The biological symbiosis that exists between a mother and child is mind-blowing. “Foetal microchimerism” refers to the phenomenon of a baby’s DNA remaining in a woman’s body after birth and helping to repair it. Traces of baby DNA can be found in women’s scar tissue and, in one case, was demonstrated to have helped rebuild the lobe of a woman’s liver.1 As a father I will never be able to understand such a thing. I know that my children are my children, but they are my wife’s in a very different way. This book has helped me to see that.

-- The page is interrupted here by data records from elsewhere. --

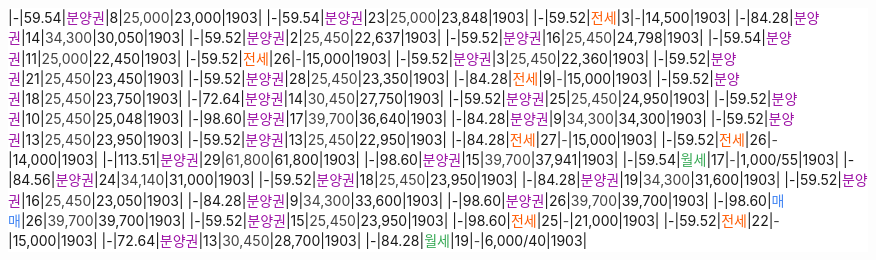 |-|59.54|<span style="color:#9C11A5">분양권</span>|8|<span style="color:#444444">25,000</span>|23,000|1903|
|-|59.54|<span style="color:#9C11A5">분양권</span>|23|<span style="color:#444444">25,000</span>|23,848|1903|
|-|59.52|<span style="color:#ff5a00">전세</span>|3|<span style="color:#444444">-</span>|14,500|1903|
|-|84.28|<span style="color:#9C11A5">분양권</span>|14|<span style="color:#444444">34,300</span>|30,050|1903|
|-|59.52|<span style="color:#9C11A5">분양권</span>|2|<span style="color:#444444">25,450</span>|22,637|1903|
|-|59.52|<span style="color:#9C11A5">분양권</span>|16|<span style="color:#444444">25,450</span>|24,798|1903|
|-|59.54|<span style="color:#9C11A5">분양권</span>|11|<span style="color:#444444">25,000</span>|22,450|1903|
|-|59.52|<span style="color:#ff5a00">전세</span>|26|<span style="color:#444444">-</span>|15,000|1903|
|-|59.52|<span style="color:#9C11A5">분양권</span>|3|<span style="color:#444444">25,450</span>|22,360|1903|
|-|59.52|<span style="color:#9C11A5">분양권</span>|21|<span style="color:#444444">25,450</span>|23,450|1903|
|-|59.52|<span style="color:#9C11A5">분양권</span>|28|<span style="color:#444444">25,450</span>|23,350|1903|
|-|84.28|<span style="color:#ff5a00">전세</span>|9|<span style="color:#444444">-</span>|15,000|1903|
|-|59.52|<span style="color:#9C11A5">분양권</span>|18|<span style="color:#444444">25,450</span>|23,750|1903|
|-|72.64|<span style="color:#9C11A5">분양권</span>|14|<span style="color:#444444">30,450</span>|27,750|1903|
|-|59.52|<span style="color:#9C11A5">분양권</span>|25|<span style="color:#444444">25,450</span>|24,950|1903|
|-|59.52|<span style="color:#9C11A5">분양권</span>|10|<span style="color:#444444">25,450</span>|25,048|1903|
|-|98.60|<span style="color:#9C11A5">분양권</span>|17|<span style="color:#444444">39,700</span>|36,640|1903|
|-|84.28|<span style="color:#9C11A5">분양권</span>|9|<span style="color:#444444">34,300</span>|34,300|1903|
|-|59.52|<span style="color:#9C11A5">분양권</span>|13|<span style="color:#444444">25,450</span>|23,950|1903|
|-|59.52|<span style="color:#9C11A5">분양권</span>|13|<span style="color:#444444">25,450</span>|22,950|1903|
|-|84.28|<span style="color:#ff5a00">전세</span>|27|<span style="color:#444444">-</span>|15,000|1903|
|-|59.52|<span style="color:#ff5a00">전세</span>|26|<span style="color:#444444">-</span>|14,000|1903|
|-|113.51|<span style="color:#9C11A5">분양권</span>|29|<span style="color:#444444">61,800</span>|61,800|1903|
|-|98.60|<span style="color:#9C11A5">분양권</span>|15|<span style="color:#444444">39,700</span>|37,941|1903|
|-|59.54|<span style="color:#34a853">월세</span>|17|<span style="color:#444444">-</span>|1,000/55|1903|
|-|84.56|<span style="color:#9C11A5">분양권</span>|24|<span style="color:#444444">34,140</span>|31,000|1903|
|-|59.52|<span style="color:#9C11A5">분양권</span>|18|<span style="color:#444444">25,450</span>|23,950|1903|
|-|84.28|<span style="color:#9C11A5">분양권</span>|19|<span style="color:#444444">34,300</span>|31,600|1903|
|-|59.52|<span style="color:#9C11A5">분양권</span>|16|<span style="color:#444444">25,450</span>|23,050|1903|
|-|84.28|<span style="color:#9C11A5">분양권</span>|9|<span style="color:#444444">34,300</span>|33,600|1903|
|-|98.60|<span style="color:#9C11A5">분양권</span>|26|<span style="color:#444444">39,700</span>|39,700|1903|
|-|98.60|<span style="color:#4285f3">매매</span>|26|<span style="color:#444444">39,700</span>|39,700|1903|
|-|59.52|<span style="color:#9C11A5">분양권</span>|15|<span style="color:#444444">25,450</span>|23,950|1903|
|-|98.60|<span style="color:#ff5a00">전세</span>|25|<span style="color:#444444">-</span>|21,000|1903|
|-|59.52|<span style="color:#ff5a00">전세</span>|22|<span style="color:#444444">-</span>|15,000|1903|
|-|72.64|<span style="color:#9C11A5">분양권</span>|13|<span style="color:#444444">30,450</span>|28,700|1903|
|-|84.28|<span style="color:#34a853">월세</span>|19|<span style="color:#444444">-</span>|6,000/40|1903|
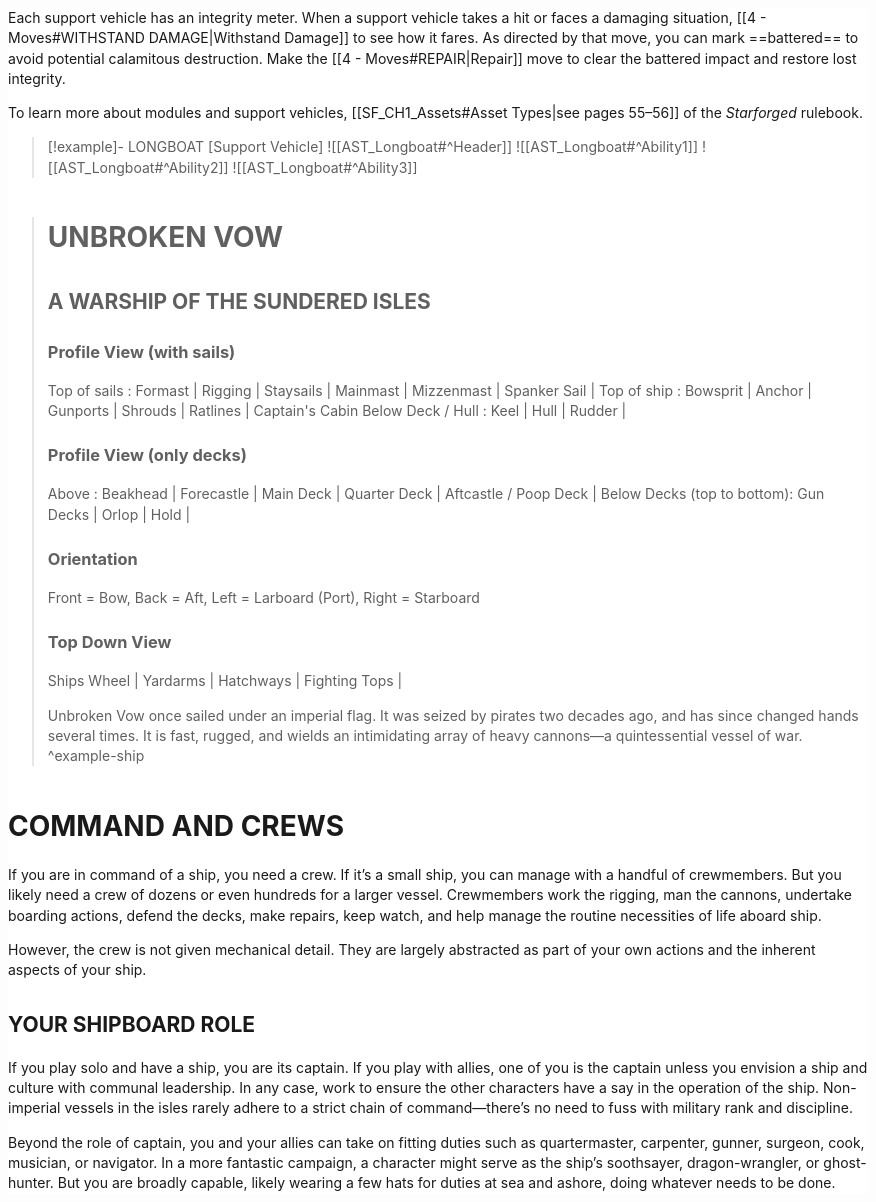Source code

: Each support vehicle has an integrity meter. When a support vehicle takes a hit or faces a damaging situation, [[4 - Moves#WITHSTAND DAMAGE|Withstand Damage]] to see how it fares. As directed by that move, you can mark ==battered== to avoid potential calamitous destruction. Make the [[4 - Moves#REPAIR|Repair]] move to clear the battered impact and restore lost integrity.

To learn more about modules and support vehicles, [[SF_CH1_Assets#Asset Types|see pages 55–56]] of the _Starforged_ rulebook.

> [!example]- LONGBOAT [Support Vehicle]
> ![[AST_Longboat#^Header]]
> ![[AST_Longboat#^Ability1]]
> ![[AST_Longboat#^Ability2]]
> ![[AST_Longboat#^Ability3]]

> # UNBROKEN VOW
> ## A WARSHIP OF THE SUNDERED ISLES
> ### Profile View (with sails)
> Top of sails : Formast | Rigging | Staysails | Mainmast | Mizzenmast | Spanker Sail |
> Top of ship : Bowsprit | Anchor | Gunports | Shrouds | Ratlines | Captain's Cabin
> Below Deck / Hull : Keel | Hull | Rudder | 
> 
> ### Profile View (only decks)
> Above : Beakhead | Forecastle | Main  Deck | Quarter Deck | Aftcastle / Poop Deck |
> Below Decks (top to bottom): Gun Decks | Orlop | Hold |
> 
> ### Orientation
> Front = Bow, Back = Aft, Left = Larboard (Port), Right = Starboard
> 
> ### Top Down View
> Ships Wheel | Yardarms | Hatchways | Fighting Tops |
> 
> Unbroken Vow once sailed under an imperial flag. It was seized by pirates two decades ago, and has since changed hands several times. It is fast, rugged, and wields an intimidating array of heavy cannons—a quintessential vessel of war. ^example-ship

# COMMAND AND CREWS
If you are in command of a ship, you need a crew. If it’s a small ship, you can manage with a handful of crewmembers. But you likely need a crew of dozens or even hundreds for a larger vessel. Crewmembers work the rigging, man the cannons, undertake boarding actions, defend the decks, make repairs, keep watch, and help manage the routine necessities of life aboard ship.

However, the crew is not given mechanical detail. They are largely abstracted as part of your own actions and the inherent aspects of your ship.

## YOUR SHIPBOARD ROLE
If you play solo and have a ship, you are its captain. If you play with allies, one of you is the captain unless you envision a ship and culture with communal leadership. In any case, work to ensure the other characters have a say in the operation of the ship. Non-imperial vessels in the isles rarely adhere to a strict chain of command—there’s no need to fuss with military rank and discipline.

Beyond the role of captain, you and your allies can take on fitting duties such as quartermaster, carpenter, gunner, surgeon, cook, musician, or navigator. In a more fantastic campaign, a character might serve as the ship’s soothsayer, dragon-wrangler, or ghost-hunter. But you are broadly capable, likely wearing a few hats for duties at sea and ashore, doing whatever needs to be done.
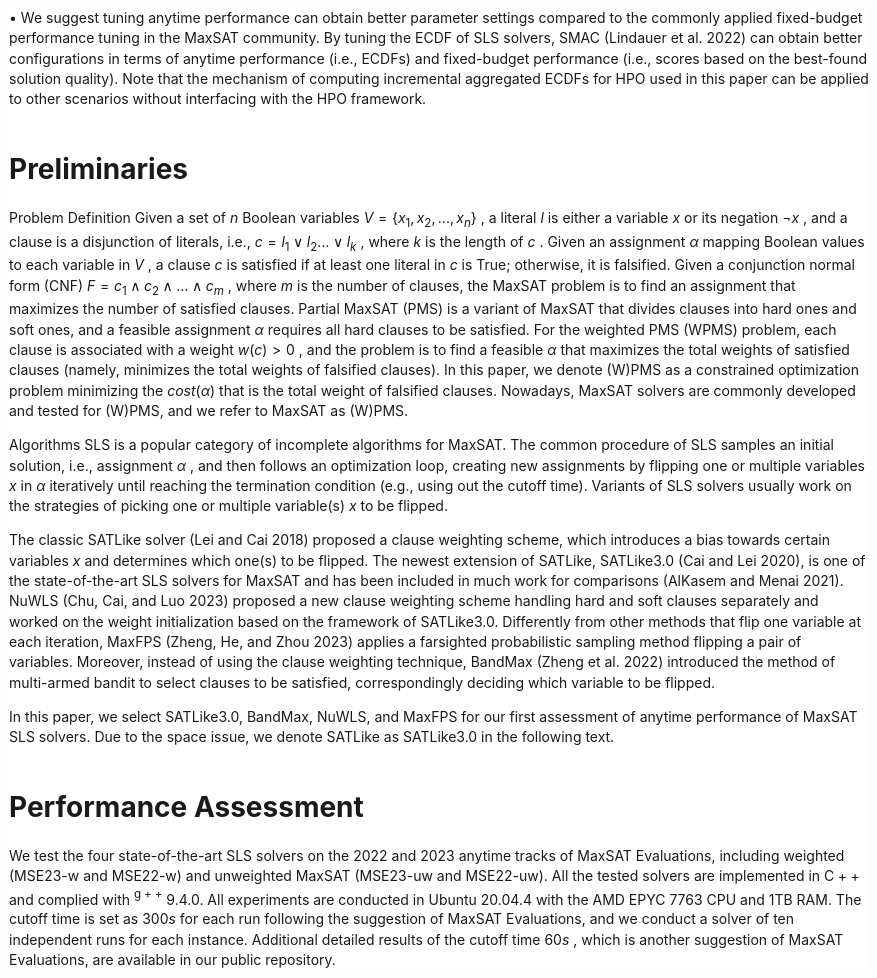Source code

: • We suggest tuning anytime performance can obtain better parameter settings compared to the commonly applied fixed-budget performance tuning in the MaxSAT community. By tuning the ECDF of SLS solvers, SMAC (Lindauer et al. 2022) can obtain better configurations in terms of anytime performance (i.e., ECDFs) and fixed-budget performance (i.e., scores based on the best-found solution quality). Note that the mechanism of computing incremental aggregated ECDFs for HPO used in this paper can be applied to other scenarios without interfacing with the HPO framework.

# Preliminaries

Problem Definition Given a set of $n$ Boolean variables $V = \{ x _ { 1 } , x _ { 2 } , . . . , x _ { n } \}$ , a literal $l$ is either a variable $x$ or its negation $\neg x$ , and a clause is a disjunction of literals, i.e., $c = l _ { 1 } \vee l _ { 2 } \ldots \vee l _ { k }$ , where $k$ is the length of $c$ . Given an assignment $\alpha$ mapping Boolean values to each variable in $V$ , a clause $c$ is satisfied if at least one literal in $c$ is True; otherwise, it is falsified. Given a conjunction normal form (CNF) $F = c _ { 1 } \wedge c _ { 2 } \wedge . . . \wedge c _ { m }$ , where $m$ is the number of clauses, the MaxSAT problem is to find an assignment that maximizes the number of satisfied clauses. Partial MaxSAT (PMS) is a variant of MaxSAT that divides clauses into hard ones and soft ones, and a feasible assignment $\alpha$ requires all hard clauses to be satisfied. For the weighted PMS (WPMS) problem, each clause is associated with a weight $w ( c ) > 0$ , and the problem is to find a feasible $\alpha$ that maximizes the total weights of satisfied clauses (namely, minimizes the total weights of falsified clauses). In this paper, we denote (W)PMS as a constrained optimization problem minimizing the $\scriptstyle { c o s t ( \alpha ) }$ that is the total weight of falsified clauses. Nowadays, MaxSAT solvers are commonly developed and tested for (W)PMS, and we refer to MaxSAT as (W)PMS.

Algorithms SLS is a popular category of incomplete algorithms for MaxSAT. The common procedure of SLS samples an initial solution, i.e., assignment $\alpha$ , and then follows an optimization loop, creating new assignments by flipping one or multiple variables $x$ in $\alpha$ iteratively until reaching the termination condition (e.g., using out the cutoff time). Variants of SLS solvers usually work on the strategies of picking one or multiple variable(s) $x$ to be flipped.

The classic SATLike solver (Lei and Cai 2018) proposed a clause weighting scheme, which introduces a bias towards certain variables $x$ and determines which one(s) to be flipped. The newest extension of SATLike, SATLike3.0 (Cai and Lei 2020), is one of the state-of-the-art SLS solvers for MaxSAT and has been included in much work for comparisons (AlKasem and Menai 2021). NuWLS (Chu, Cai, and Luo 2023) proposed a new clause weighting scheme handling hard and soft clauses separately and worked on the weight initialization based on the framework of SATLike3.0. Differently from other methods that flip one variable at each iteration, MaxFPS (Zheng, He, and Zhou 2023) applies a farsighted probabilistic sampling method flipping a pair of variables. Moreover, instead of using the clause weighting technique, BandMax (Zheng et al. 2022) introduced the method of multi-armed bandit to select clauses to be satisfied, correspondingly deciding which variable to be flipped.

In this paper, we select SATLike3.0, BandMax, NuWLS, and MaxFPS for our first assessment of anytime performance of MaxSAT SLS solvers. Due to the space issue, we denote SATLike as SATLike3.0 in the following text.

# Performance Assessment

We test the four state-of-the-art SLS solvers on the 2022 and 2023 anytime tracks of MaxSAT Evaluations, including weighted (MSE23-w and MSE22-w) and unweighted MaxSAT (MSE23-uw and MSE22-uw). All the tested solvers are implemented in $\mathrm { C } { + } { + }$ and complied with $^ { \mathrm { g + + } }$ 9.4.0. All experiments are conducted in Ubuntu 20.04.4 with the AMD EPYC 7763 CPU and 1TB RAM. The cutoff time is set as $3 0 0 s$ for each run following the suggestion of MaxSAT Evaluations, and we conduct a solver of ten independent runs for each instance. Additional detailed results of the cutoff time $6 0 s$ , which is another suggestion of MaxSAT Evaluations, are available in our public repository.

This book has also introduced me to the world of Marxist post-modern feminism, which is by turns concerning and very amusing. At one point, Harrington talks (gently, but critically) about a Marxist feminist called Sophie Lewis who considers the biological apparatus of reproduction to be “bourgeois” and argues for the liquefaction of all loyalties grounded in blood kinship which she characterises as perpetuating unjust capitalist structures of oppression.2
This can be achieved by replacing the natural understanding of motherhood with,
…a provisional, de-gendered, denatured, often marginalised or otherwise ambiguous surrogate role of ‘gestator’. The endgame is ‘gestational communism’: a world where babies are not the particular obligation of family units, but ‘universally thought of as anybody and everybody’s responsibility’.
Mary Harrington, Feminism Against Progress, p.118
Wow, who wouldn’t want to go through nine month of hellish discomfort and become a mother (or a ‘surrogate gestator’) on those terms? And who wouldn’t want to hand their children over to the state to be owned by it and to become “everybody’s responsibility”? What delusional ravings people are willing to entertain in the pursuit of their goal of freedom from all constraints, even those which are imposed which such stringency by nature herself. And what wilful blindness they employ in imagining that somehow the state (of all things!) might be able to sort out all of this…especially given its far-from-ideal record of being entrusted with much less precious (albeit still significant) resources. Just amazing.